The objects in this structure are officially described in the standard library documentation, but there is a fuller explanation in Green Tree Snakes.

We may compile and run (either the source prog or the AST) to CPython bytecode like so:

>>> code = compile(tree, '<prog>', 'exec')
>>> dis.dis(code)
  1           0 LOAD_CONST               0 (41)
              2 STORE_NAME               0 (x)

  2           4 LOAD_NAME                0 (x)
              6 LOAD_CONST               1 (1)
              8 BINARY_ADD
             10 STORE_NAME               1 (y)

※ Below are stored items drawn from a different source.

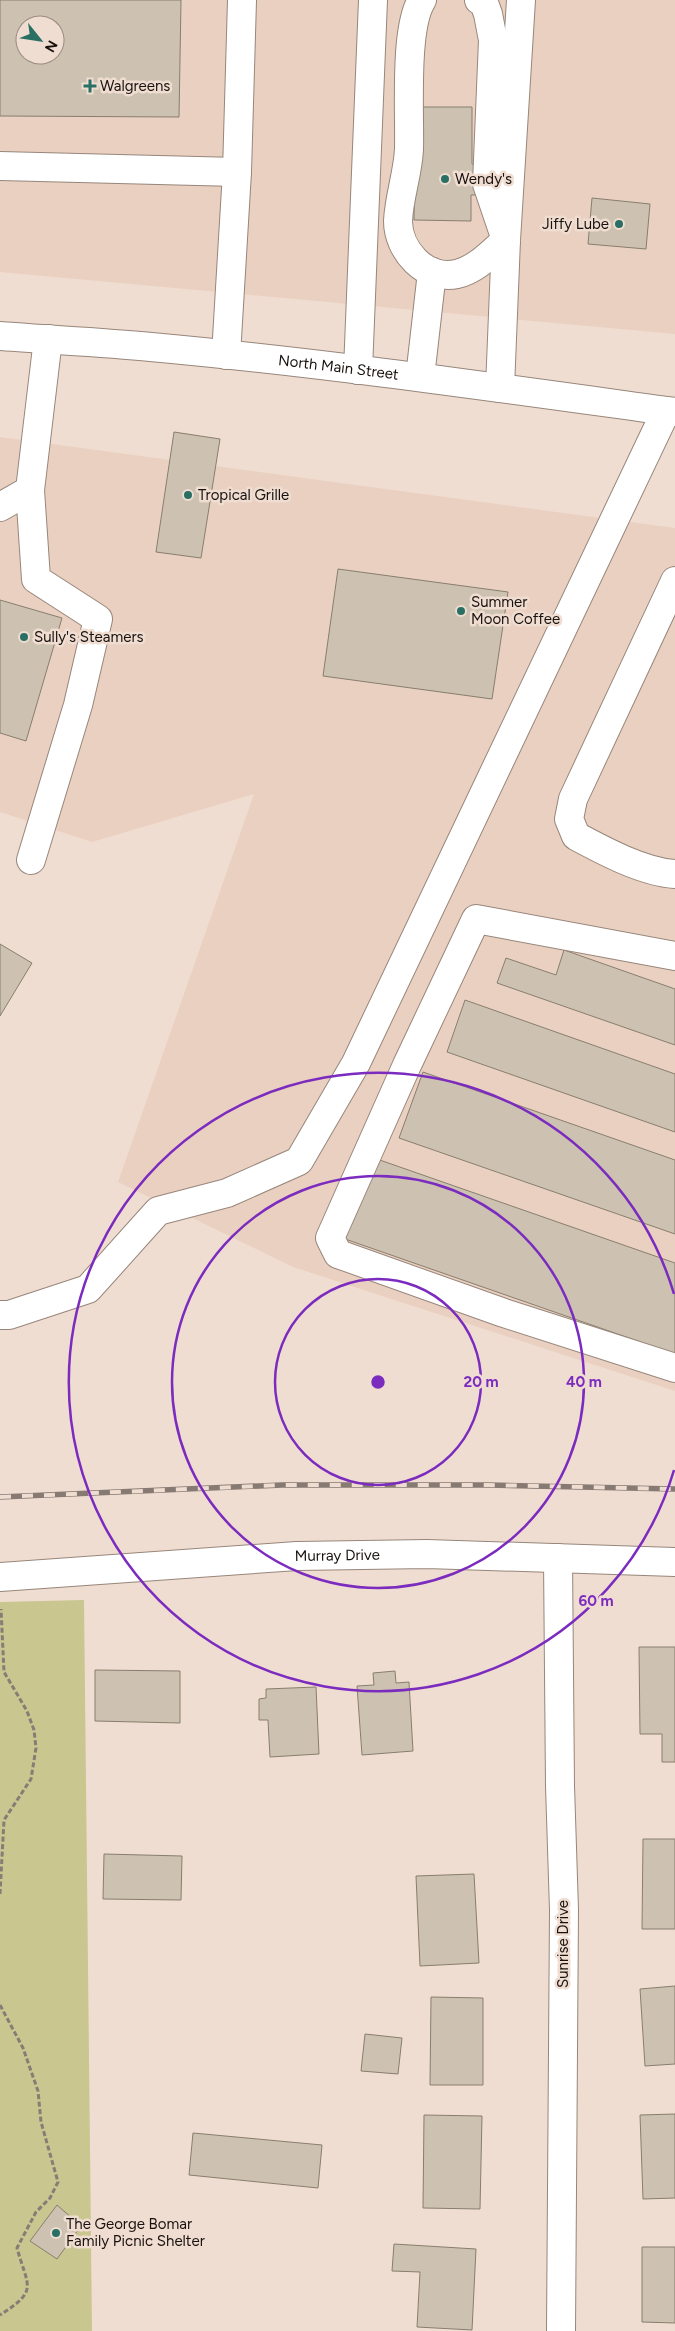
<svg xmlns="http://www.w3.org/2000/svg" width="675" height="2331" font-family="Figtree,sans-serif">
<rect width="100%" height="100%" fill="#f0ddd1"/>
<path fill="#ead0c0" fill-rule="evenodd" d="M0 0H675V334L0 272ZM25 25H55V55H25Z
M0 437 675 528V1391L293 1267 118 1182 254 794 92 842 0 812Z"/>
<path fill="#c9c690" d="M84 1600 92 2331H0V1602Z"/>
<path fill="#cdc2b1" stroke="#887e6e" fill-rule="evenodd" d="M0 0H181L179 117 0 116ZM25 25H55V55H25Z
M415 107H472V164H476V195H471V221L414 220Z
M592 198 650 204 646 249 588 244Z
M174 432 220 439 201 558 156 552Z
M338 569 508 592 492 699 323 676Z
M0 600 62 618 26 741 0 733Z
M0 944 32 963 0 1016Z
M564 950 675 989V1045L497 983 506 958 556 975Z
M465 1000 675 1074V1132L447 1052Z
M423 1072 675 1160V1234L399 1138Z
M374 1158 675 1263V1354L345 1239Z
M639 1647H675V1762H662V1734H640Z
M95 1670 180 1671V1723L95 1721Z
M395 1671 396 1683 409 1682 413 1751 362 1755 357 1686 374 1685 373 1673Z
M316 1687 319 1754 270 1757 268 1720H259V1699L266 1698V1689Z
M643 1839H675V1929H642Z
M104 1854 182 1856 181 1900 103 1899Z
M474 1874 479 1963 420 1966 416 1876Z
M675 1986V2064L645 2066 640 1989Z
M431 1997 483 1998V2085H430Z
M365 2034 402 2038 398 2074 361 2071Z
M675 2114V2198L643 2199 640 2115Z
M424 2115 482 2116 480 2209 423 2208Z
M193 2133 322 2145 318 2188 189 2175Z
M57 2205 81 2226 57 2259 30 2241Z
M394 2244 476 2249 472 2330 417 2327 420 2272 392 2271Z
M642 2247H675V2323L642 2322Z"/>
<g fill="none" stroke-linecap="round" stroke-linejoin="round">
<g stroke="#97867b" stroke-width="30">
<g id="minor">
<path d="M422 0C404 28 410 113 409 149 408 173 399 197 398 221 398 250 425 281 457 274 477 269 491 253 506 240L487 184 493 40 488 14 484 3 479 0"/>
<path d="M0 166 237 172"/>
<path d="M226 355 237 172 242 0"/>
<path d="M358 370 373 0"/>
<path d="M420 377 432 272"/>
<path d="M500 388 506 240 521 0"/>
<path d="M30 490 36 579 98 619 78 705 31 860"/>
<path d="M0 507 30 490 48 339"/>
<path d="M675 581 573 799 569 819 576 836C604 851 643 872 675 874"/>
<path d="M675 956 476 919 407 1065 330 1238 338 1254 504 1313 675 1368"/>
<path d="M0 1315H9L88 1289 158 1211 227 1193 299 1161 356 1063 666 411"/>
<path d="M558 1558 560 1786 564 1910 561 2331"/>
<path id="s1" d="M0 1577 297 1556 427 1554 675 1562"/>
</g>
</g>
<g stroke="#97867b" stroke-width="30">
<g id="major">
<path id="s2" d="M0 336C50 340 101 342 151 347 326 363 500 388 675 412"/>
</g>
</g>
<path stroke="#897c74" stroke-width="3" stroke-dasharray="5 2.5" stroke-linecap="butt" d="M0 1894 4 1820 31 1779 36 1748 34 1730 27 1711 4 1672 1 1609
M0 2005 23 2048 38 2091 41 2122 58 2182 50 2198 36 2212 17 2248C28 2288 39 2290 0 2315"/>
<use href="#minor" stroke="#fff" stroke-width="28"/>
<use href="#major" stroke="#fff" stroke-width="28"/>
<g stroke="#877a72" stroke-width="5.5">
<path id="rail" d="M0 1497 282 1485H488L675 1489"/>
</g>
<use href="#rail" stroke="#f0ddd1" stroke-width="4" stroke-dasharray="11" stroke-linecap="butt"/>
</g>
<g fill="none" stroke="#7b2cbf" stroke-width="2.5">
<circle cx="378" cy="1382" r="103"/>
<circle cx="378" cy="1382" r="206"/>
<path d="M674 1470A309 309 0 1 1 674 1294"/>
</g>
<g fill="#296f64" stroke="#f0ddd1" stroke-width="2">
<path d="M87.5 78.5h5v5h5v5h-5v5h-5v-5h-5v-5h5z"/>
<circle cx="445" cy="179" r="5"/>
<circle cx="619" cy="224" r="5"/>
<circle cx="188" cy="495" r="5"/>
<circle cx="461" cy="611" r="5"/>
<circle cx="24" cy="637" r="5"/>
<circle cx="56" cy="2233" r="5"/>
</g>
<g text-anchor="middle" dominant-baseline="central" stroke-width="5" stroke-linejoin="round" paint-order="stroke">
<g font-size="15" fill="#18110d" stroke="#f0ddd1" text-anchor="start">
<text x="100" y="86">Walgreens</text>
<text x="455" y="179">Wendy's</text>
<text x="609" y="224" text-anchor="end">Jiffy Lube</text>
<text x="198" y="495">Tropical Grille</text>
<text x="471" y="602">Summer<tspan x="471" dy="17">Moon Coffee</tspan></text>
<text x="34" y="637">Sully's Steamers</text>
<text x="66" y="2224">The George Bomar<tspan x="66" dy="17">Family Picnic Shelter</tspan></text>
</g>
<g font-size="15" fill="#18110d" stroke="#f0ddd1">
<text stroke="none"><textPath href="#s2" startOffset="340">North Main Street</textPath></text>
<text stroke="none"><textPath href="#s1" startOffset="338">Murray Drive</textPath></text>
<text transform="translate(563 1944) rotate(-90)">Sunrise Drive</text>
</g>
</g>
<circle cx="378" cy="1382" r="8" fill="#7b2cbf" stroke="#f0ddd1" stroke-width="2.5"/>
<g font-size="15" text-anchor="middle" font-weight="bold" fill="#7b2cbf" stroke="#f0ddd1" stroke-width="5" stroke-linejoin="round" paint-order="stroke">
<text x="481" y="1387">20 m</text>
<text x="584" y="1387">40 m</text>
<text x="596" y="1606">60 m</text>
</g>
<g transform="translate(40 40) rotate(120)"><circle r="24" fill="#f0ddd1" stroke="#9a8b83"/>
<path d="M0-4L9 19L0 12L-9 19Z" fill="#296f64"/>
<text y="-8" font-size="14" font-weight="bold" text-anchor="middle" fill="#18110d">N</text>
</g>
</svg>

  3          12 LOAD_NAME                2 (print)
             14 LOAD_NAME                1 (y)
             16 CALL_FUNCTION            1
             18 POP_TOP
             20 LOAD_CONST               2 (None)
             22 RETURN_VALUE
>>> exec(code)
42
>>>

We could implement an interpreter in Java for exactly the bytecode Python uses. However, the bytecode evolves from one release to the next and is conceived to support the implementation in C. Moreover, we probably want to follow Jython’s lead and generate Java bytecode ultimately. So we’re taking a different course here for the toy implementation: we imagine executing the AST directly. This will get us quickly to some of the implementation questions central to the interpreter.